Speaking in purely political terms, the best thing the Supreme Court could do for the future of the Republican Party is issue a sweeping ruling that gay marriage is a constitutionally protected right. By doing so, it would pretty much gut the issue as a point of political contention.
The worst thing the court could do to the GOP — again, politically speaking — is duck the issue and leave it for politicians to wrangle over, which is the outcome that most observers now predict.
Last week, Mike Huckabee was asked if the GOP could ever endorse gay marriage.
“They might,” Huckabee responded. “And if they do, they’re going to lose a large part of their base because evangelicals will take a walk.”
He’s probably right. As the latest Pew poll reports, 75 percent of white evangelicals oppose gay marriage. As Tony Perkins, head of the Family Research Council, warned recently:
“If the RNC abandons marriage, evangelicals will either sit the elections out completely or move to create a third party. Either option puts Republicans on the path to a permanent minority.”
On the other hand, though, there’s this, also from the Pew poll:
Seventy percent of those 32 and younger support gay marriage. A similar poll by the Washington Post found that 52 percent of Republicans and Republican-leaning independents under 50 years of age support gay marriage.
So as a Republican leader, you’re trapped between a rock and a hard place. You’re caught between Scylla and Charybdis, between the devil and the deep blue sea. You’re damned if you do and …. well you get the point. The longer you stay where you are, the greater the damage to your party’s future. But if you try to reposition yourself, you alienate a good portion of the current GOP coalition.
You could, I suppose, just keep your head down and your mouth shut and hope nobody notices. In fact, as NPR reports:
“Those defending (the Defense of Marriage Act) have been strangely unwilling to make their arguments outside of the court. House Speaker John Boehner, R-Ohio, declined to be interviewed for this article, as did (lead attorney Paul) Clement and leading House members who voted for the law. Even Sen. Orrin Hatch, R-Utah, who filed a friend of the court brief supporting DOMA, was unavailable for an interview.”

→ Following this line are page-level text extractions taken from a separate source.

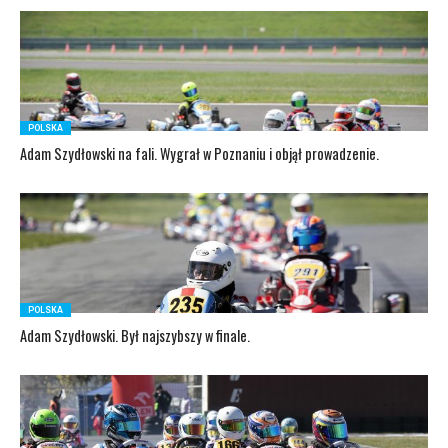
POLSKA
Adam Szydłowski na fali. Wygrał w Poznaniu i objął prowadzenie.
POLSKA
Adam Szydłowski. Był najszybszy w finale.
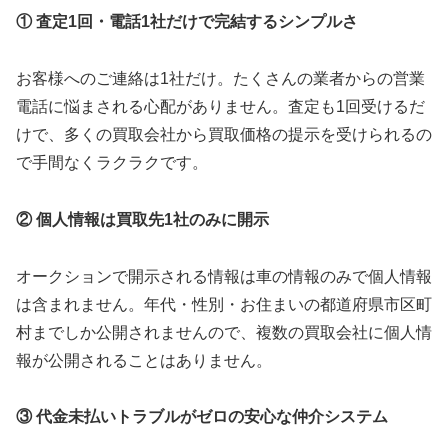
① 査定1回・電話1社だけで完結するシンプルさ
お客様へのご連絡は1社だけ。たくさんの業者からの営業
電話に悩まされる心配がありません。査定も1回受けるだ
けで、多くの買取会社から買取価格の提示を受けられるの
で手間なくラクラクです。
② 個人情報は買取先1社のみに開示
オークションで開示される情報は車の情報のみで個人情報
は含まれません。年代・性別・お住まいの都道府県市区町
村までしか公開されませんので、複数の買取会社に個人情
報が公開されることはありません。
③ 代金未払いトラブルがゼロの安心な仲介システム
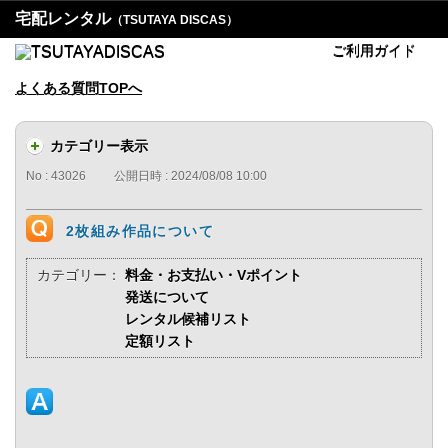
宅配レンタル
（TSUTAYA DISCAS）
ご利用ガイド
よくある質問TOPへ
カテゴリー表示
No : 43026
公開日時 : 2024/08/08 10:00
2枚組み作品について
カテゴリー：
料金・お支払い・Vポイント
発送について
レンタル候補リスト
定額リスト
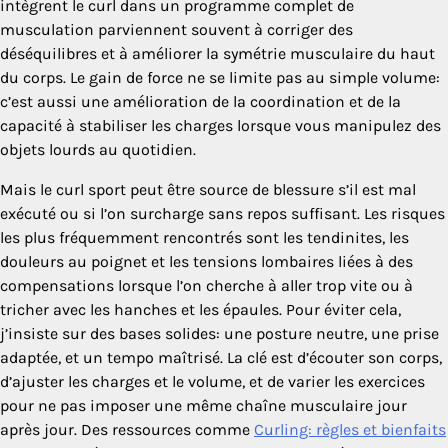
intègrent le curl dans un programme complet de
musculation parviennent souvent à corriger des
déséquilibres et à améliorer la symétrie musculaire du haut
du corps. Le gain de force ne se limite pas au simple volume:
c’est aussi une amélioration de la coordination et de la
capacité à stabiliser les charges lorsque vous manipulez des
objets lourds au quotidien.
Mais le curl sport peut être source de blessure s’il est mal
exécuté ou si l’on surcharge sans repos suffisant. Les risques
les plus fréquemment rencontrés sont les tendinites, les
douleurs au poignet et les tensions lombaires liées à des
compensations lorsque l’on cherche à aller trop vite ou à
tricher avec les hanches et les épaules. Pour éviter cela,
j’insiste sur des bases solides: une posture neutre, une prise
adaptée, et un tempo maîtrisé. La clé est d’écouter son corps,
d’ajuster les charges et le volume, et de varier les exercices
pour ne pas imposer une même chaîne musculaire jour
après jour. Des ressources comme
Curling: règles et bienfaits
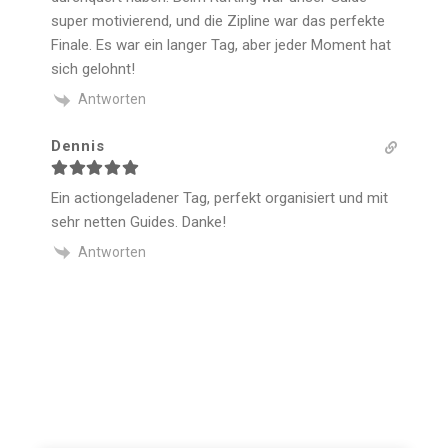
super motivierend, und die Zipline war das perfekte
Finale. Es war ein langer Tag, aber jeder Moment hat
sich gelohnt!
Antworten
Dennis
Ein actiongeladener Tag, perfekt organisiert und mit
sehr netten Guides. Danke!
Antworten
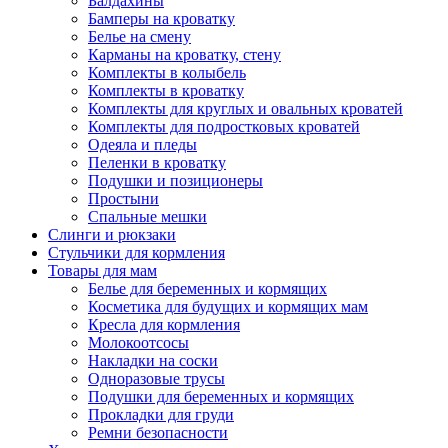
Балдахины
Бамперы на кроватку
Белье на смену
Карманы на кроватку, стену
Комплекты в колыбель
Комплекты в кроватку
Комплекты для круглых и овальных кроватей
Комплекты для подростковых кроватей
Одеяла и пледы
Пеленки в кроватку
Подушки и позиционеры
Простыни
Спальные мешки
Слинги и рюкзаки
Стульчики для кормления
Товары для мам
Белье для беременных и кормящих
Косметика для будущих и кормящих мам
Кресла для кормления
Молокоотсосы
Накладки на соски
Одноразовые трусы
Подушки для беременных и кормящих
Прокладки для груди
Ремни безопасности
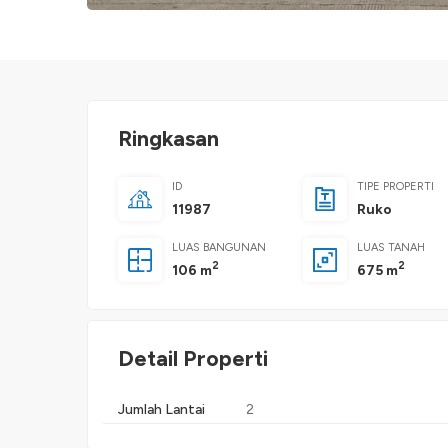
Ringkasan
ID
TIPE PROPERTI
11987
Ruko
LUAS BANGUNAN
LUAS TANAH
2
2
106 m
675 m
Detail Properti
Jumlah Lantai
2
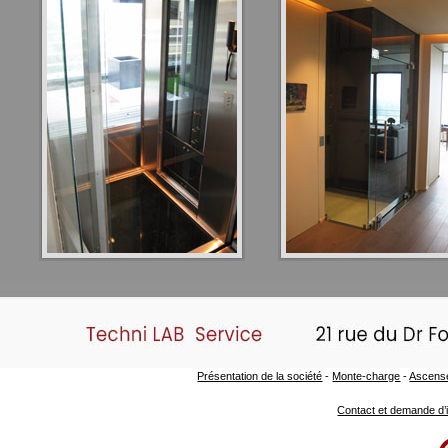
Présentation de la société
-
Monte-charge
-
Ascense
Contact et demande d’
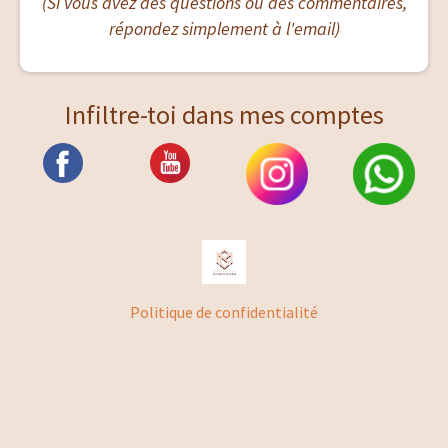
(Si vous avez des questions ou des commentaires,
répondez simplement à l'email)
Infiltre-toi dans mes comptes
Politique de confidentialité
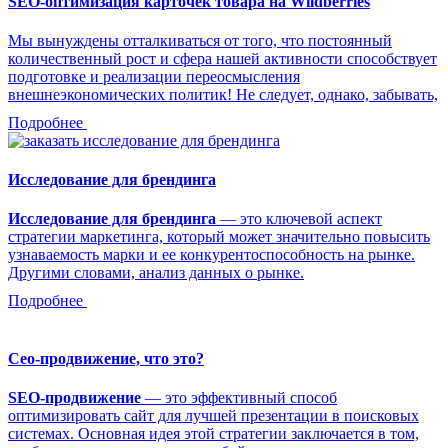
SEO-оптимизация карточек товара на Wildberries
Мы вынуждены отталкиваться от того, что постоянный
количественный рост и сфера нашей активности способствует
подготовке и реализации переосмысления
внешнеэкономических политик! Не следует, однако, забывать,
Подробнее
Исследование для брендинга
Исследование для брендинга
— это ключевой аспект
стратегии маркетинга, который может значительно повысить
узнаваемость марки и ее конкурентоспособность на рынке.
Другими словами, анализ данных о рынке.
Подробнее
Сео-продвижение, что это?
SEO-продвижение
— это эффективный способ
оптимизировать сайт для лучшей презентации в поисковых
системах. Основная идея этой стратегии заключается в том,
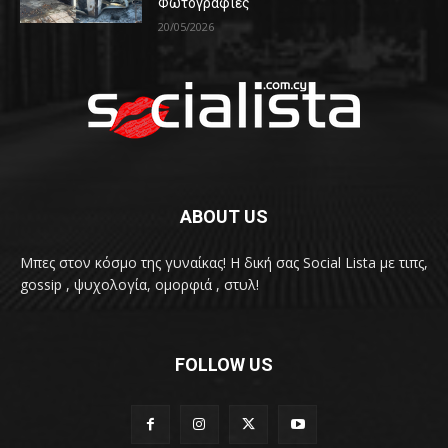
Φωτογραφίες
20/05/2026
ABOUT US
Μπες στον κόσμο της γυναίκας! H δική σας Social Lista με τιπς,
gossip , ψυχολογία, ομορφιά , στυλ!
FOLLOW US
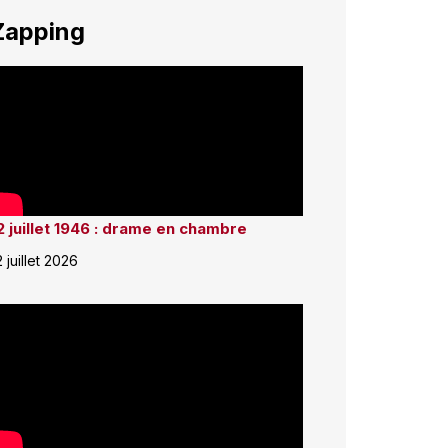
Zapping
2 juillet 1946 : drame en chambre
2 juillet 2026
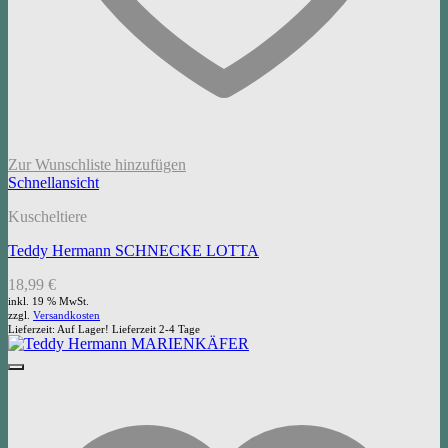
Zur Wunschliste hinzufügen
Schnellansicht
Kuscheltiere
Teddy Hermann SCHNECKE LOTTA
18,99
€
inkl. 19 % MwSt.
zzgl.
Versandkosten
Lieferzeit:
Auf Lager! Lieferzeit 2-4 Tage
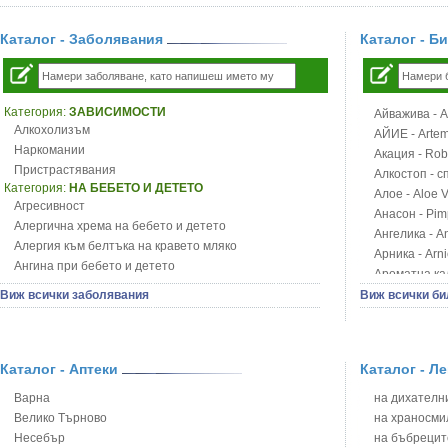
Каталог - Заболявания
Каталог - Б
Категория:
ЗАВИСИМОСТИ
Айважива - Al
Алкохолизъм
АЙИЕ - Artemi
Наркомании
Акация - Rob
Пристрастявания
Алкостоп - с
Категория:
НА БЕБЕТО И ДЕТЕТО
Алое - Aloe 
Агресивност
Анасон - Pim
Алергична хрема на бебето и детето
Ангелика - An
Алергия към белтъка на кравето мляко
Арника - Arn
Ангина при бебето и детето
Ароматна кал
Анемия при бебето и детето
Арония - So
Виж всички заболявания
Виж всички би
Апетит - пълни деца
Бабини зъби -
Аромотерапия и децата
Билки за ба
Безапетитие при бебето и детето
Блатен аир -
Бронхиална астма при бебето и детето
Каталог - Аптеки
Каталог - Л
Блатен тъжни
Бронхит и пневмония при деца
Блян
Варна
на дихателни
Варицела
Бобови шушул
Велико Търново
на храносми
Висока температура на бебето и детето
Божур - Paeo
Несебър
на бъбрецит
Възпаление на ушите на бебето и детето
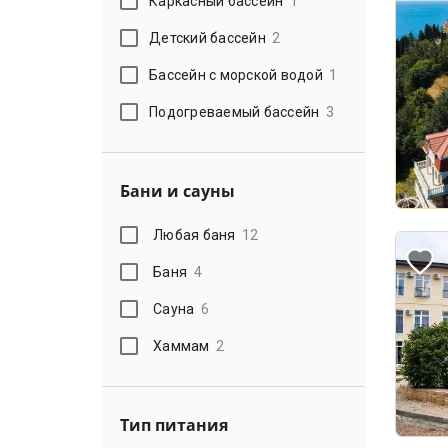
Каркасный бассейн
1
Детский бассейн
2
Бассейн с морской водой
1
Подогреваемый бассейн
3
Бани и сауны
Любая баня
12
Баня
4
Сауна
6
Хаммам
2
Тип питания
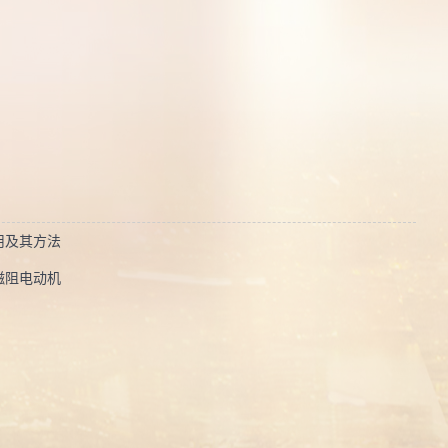
曾获荣
誉当选
用及其方法
磁阻电动机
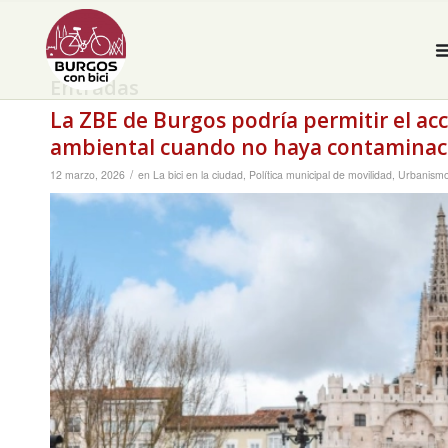
Entradas
La ZBE de Burgos podría permitir el acc
ambiental cuando no haya contaminac
/
12 marzo, 2026
en
La bici en la ciudad
,
Política municipal de movilidad
,
Urbanism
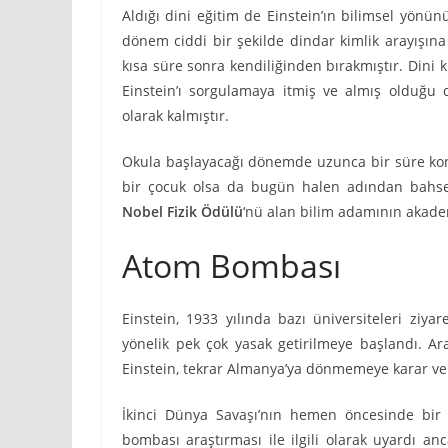
Aldığı dini eğitim de Einstein’ın bilimsel yön
dönem ciddi bir şekilde dindar kimlik arayışına
kısa süre sonra kendiliğinden bırakmıştır. Dini k
Einstein’ı sorgulamaya itmiş ve almış olduğu 
olarak kalmıştır.
Okula başlayacağı dönemde uzunca bir süre ko
bir çocuk olsa da bugün halen adından bahsett
Nobel Fizik Ödülü
‘nü alan bilim adamının akadem
Atom Bombası
Einstein, 1933 yılında bazı üniversiteleri ziya
yönelik pek çok yasak getirilmeye başlandı. Ara
Einstein, tekrar Almanya’ya dönmemeye karar ve
İkinci Dünya Savaşı’nın hemen öncesinde bir
bombası araştırması ile ilgili olarak uyardı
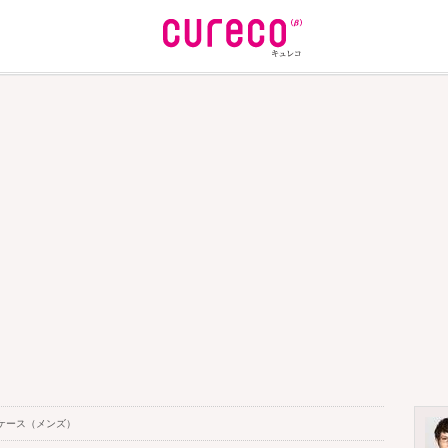
ケース（メンズ）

That silence is even more telling when you consider that Boehner and his fellow House Republicans are spending millions of taxpayer dollars to finance their legal effort to salvage DOMA before the Supreme Court. Even when Boehner does address the issue, as he reluctantly did last week, he does so dispassionately, preferring to cast it in strictly legal terms:
“In our system of government, the administration doesn’t get to decide what’s constitutional. The Supreme Court does. Our financing the lawsuit was to make sure that the proper forum was used to make sure that we know what’s constitutional and what isn’t.”
There’s a certain karma to all of this. For years, Republicans have highlighted this issue to milk as much political advantage from it as possible. In 2004, for example, they pushed an amendment to the Georgia constitution banning gay marriage in the state, as if they were fending off hordes of rainbow-flag-waving activists. It was a populist act of defiance, akin to the 1956 decision by Georgia legislators to add the Confederate battle emblem to the state flag as a protest against desegregation.
And it will prove just as effective in the long run.